Role of HSP27/HSPB1 on the stress induced by cadmium

ALVAREZ OLMEDO D.; NADIN S.; SOTTILE M.; CHUNHUA SHI; BIAGGIO V.S.; GOMEZ N.

Bogotá

Conferencia; Second Latin America Chapter Conference of Cell Stress Society International; 2016

Cell Stress Society International and Pontificia Universidad Javeriana

Introduction and aims: Cadmium (Cd) is a non-essential carcinogenic metal that can harm human health. Typically, exposure occurs through diet, smoking, occupational environment and environmental pollution. Although toxic effects of Cd are well characterized in humans, the molecular mechanisms involving oxidative radical formation with the subsequent downstream effects are not fully understood. HSP27 has been shown to protect cells from oxidative damage and apoptosis, therefore in this work we investigated one of the mechanisms involved in Cd toxicity and the participation of HSP27 in preventing Cd-induced cellular toxicity and death. Methodology: HeLa wild type and HeLa 2.2 cells (stably downregulated for HSP27) were exposed to different CdCl2 solutions (0-100 µM), for 1-24 hr.
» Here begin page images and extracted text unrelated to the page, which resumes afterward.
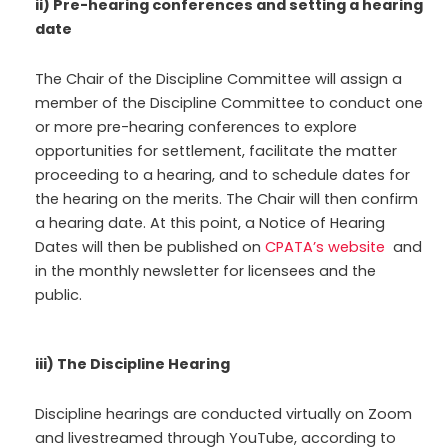
ii) Pre-hearing conferences and setting a hearing
date
The Chair of the Discipline Committee will assign a
member of the Discipline Committee to conduct one
or more pre-hearing conferences to explore
opportunities for settlement, facilitate the matter
proceeding to a hearing, and to schedule dates for
the hearing on the merits. The Chair will then confirm
a hearing date. At this point, a Notice of Hearing
Dates will then be published on
CPATA’s website
and
in the monthly newsletter for licensees and the
public.
iii) The Discipline Hearing
Discipline hearings are conducted virtually on Zoom
and livestreamed through YouTube, according to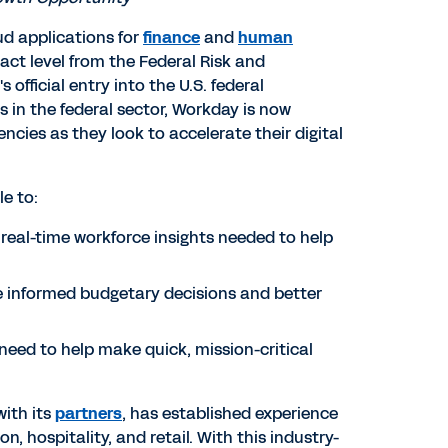
ud applications for
finance
and
human
ct level from the Federal Risk and
official entry into the U.S. federal
in the federal sector, Workday is now
ncies as they look to accelerate their digital
le to:
real-time workforce insights needed to help
informed budgetary decisions and better
eed to help make quick, mission-critical
with its
partners
, has established experience
, hospitality, and retail. With this industry-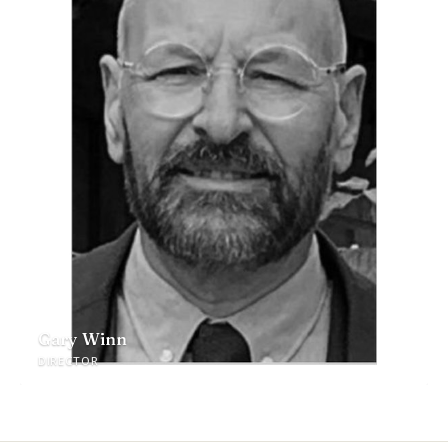
Gary Winn
DIRECTOR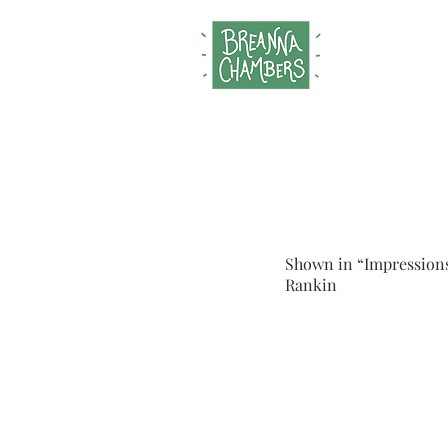
Shown in “Impressions
Rankin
Reactive oxygen species (ROS) and peroxynitrite (PN) were measured using fluorescent probes. Lipid peroxidation was measured with tiobarbituric acid; nitric oxide (NO) analyzed using Griess reagent. Protein nitration was determined by immunofluorescence (IF) with nitrotyrosine antibody. DNA damage was determined by alkaline comet assay and western blot with H2AX antibody. Metabolic activity was measured by CCK-8 and apoptosis by Annexin V. Results: The harmful effects of Cd correlated with the induction of oxidative stress markers: ROS, PN production, lipid peroxidation, and protein nitration. NO bioavailability, necessary for PN production, was reduced by Cd (50-100 µM) while 100 µM Cd produced PN and reduced the levels of intracellular HSP27. Furthermore, SIN-1 (a PN donor) also decreased HSP27 levels. Cd induced DNA damage and a reduction of cell metabolic activity. HSP27 downregulation sensitized the cells toward Cd toxicity; Cdinduced cell death was counteracted with pharmacological inhibitors of NO or by pretreatment of the cells with recombinant HSP27 (rHSP27), which protected cell viability. Conclusion: Our findings showed a relationship between Cd-induced toxicity and peroxynitrite production. Toxic doses of Cd reduced HSP27 levels. Downregulation of HSP27 sensitized cells to Cd, therefore rHSP27 may be considered a potential therapeutic agent to counteract Cd toxicity.